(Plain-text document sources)
************

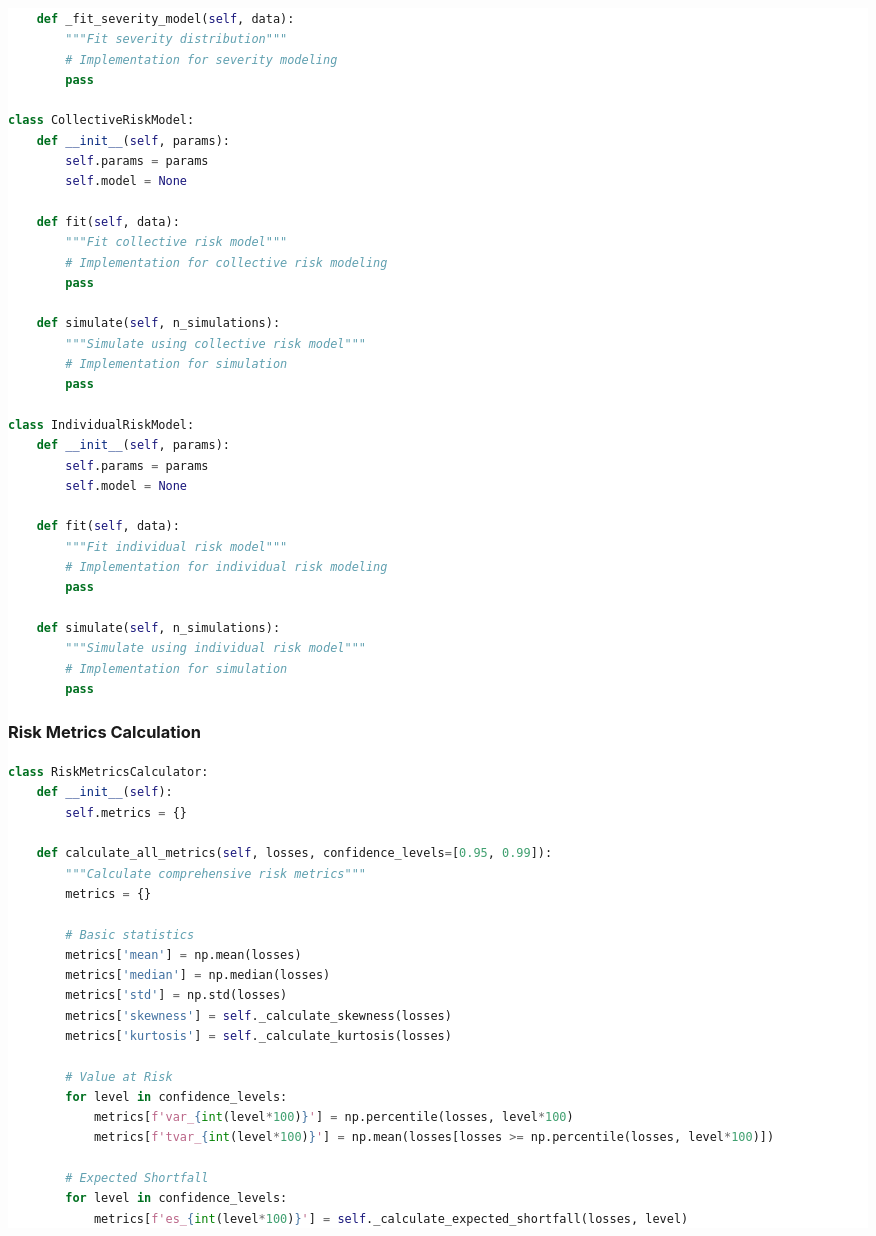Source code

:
 ```python
    def _fit_severity_model(self, data):
        """Fit severity distribution"""
        # Implementation for severity modeling
        pass

class CollectiveRiskModel:
    def __init__(self, params):
        self.params = params
        self.model = None
    
    def fit(self, data):
        """Fit collective risk model"""
        # Implementation for collective risk modeling
        pass
    
    def simulate(self, n_simulations):
        """Simulate using collective risk model"""
        # Implementation for simulation
        pass

class IndividualRiskModel:
    def __init__(self, params):
        self.params = params
        self.model = None
    
    def fit(self, data):
        """Fit individual risk model"""
        # Implementation for individual risk modeling
        pass
    
    def simulate(self, n_simulations):
        """Simulate using individual risk model"""
        # Implementation for simulation
        pass
```

### Risk Metrics Calculation

```python
class RiskMetricsCalculator:
    def __init__(self):
        self.metrics = {}
    
    def calculate_all_metrics(self, losses, confidence_levels=[0.95, 0.99]):
        """Calculate comprehensive risk metrics"""
        metrics = {}
        
        # Basic statistics
        metrics['mean'] = np.mean(losses)
        metrics['median'] = np.median(losses)
        metrics['std'] = np.std(losses)
        metrics['skewness'] = self._calculate_skewness(losses)
        metrics['kurtosis'] = self._calculate_kurtosis(losses)
        
        # Value at Risk
        for level in confidence_levels:
            metrics[f'var_{int(level*100)}'] = np.percentile(losses, level*100)
            metrics[f'tvar_{int(level*100)}'] = np.mean(losses[losses >= np.percentile(losses, level*100)])
        
        # Expected Shortfall
        for level in confidence_levels:
            metrics[f'es_{int(level*100)}'] = self._calculate_expected_shortfall(losses, level)
```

************

→ **Aim of the exercise**
A faithful copy of the data above is wanted, with every image left out.

→ **Written answer**
Source code

:
 ```python
    def _fit_severity_model(self, data):
        """Fit severity distribution"""
        # Implementation for severity modeling
        pass

class CollectiveRiskModel:
    def __init__(self, params):
        self.params = params
        self.model = None
    
    def fit(self, data):
        """Fit collective risk model"""
        # Implementation for collective risk modeling
        pass
    
    def simulate(self, n_simulations):
        """Simulate using collective risk model"""
        # Implementation for simulation
        pass

class IndividualRiskModel:
    def __init__(self, params):
        self.params = params
        self.model = None
    
    def fit(self, data):
        """Fit individual risk model"""
        # Implementation for individual risk modeling
        pass
    
    def simulate(self, n_simulations):
        """Simulate using individual risk model"""
        # Implementation for simulation
        pass
```

### Risk Metrics Calculation

```python
class RiskMetricsCalculator:
    def __init__(self):
        self.metrics = {}
    
    def calculate_all_metrics(self, losses, confidence_levels=[0.95, 0.99]):
        """Calculate comprehensive risk metrics"""
        metrics = {}
        
        # Basic statistics
        metrics['mean'] = np.mean(losses)
        metrics['median'] = np.median(losses)
        metrics['std'] = np.std(losses)
        metrics['skewness'] = self._calculate_skewness(losses)
        metrics['kurtosis'] = self._calculate_kurtosis(losses)
        
        # Value at Risk
        for level in confidence_levels:
            metrics[f'var_{int(level*100)}'] = np.percentile(losses, level*100)
            metrics[f'tvar_{int(level*100)}'] = np.mean(losses[losses >= np.percentile(losses, level*100)])
        
        # Expected Shortfall
        for level in confidence_levels:
            metrics[f'es_{int(level*100)}'] = self._calculate_expected_shortfall(losses, level)
```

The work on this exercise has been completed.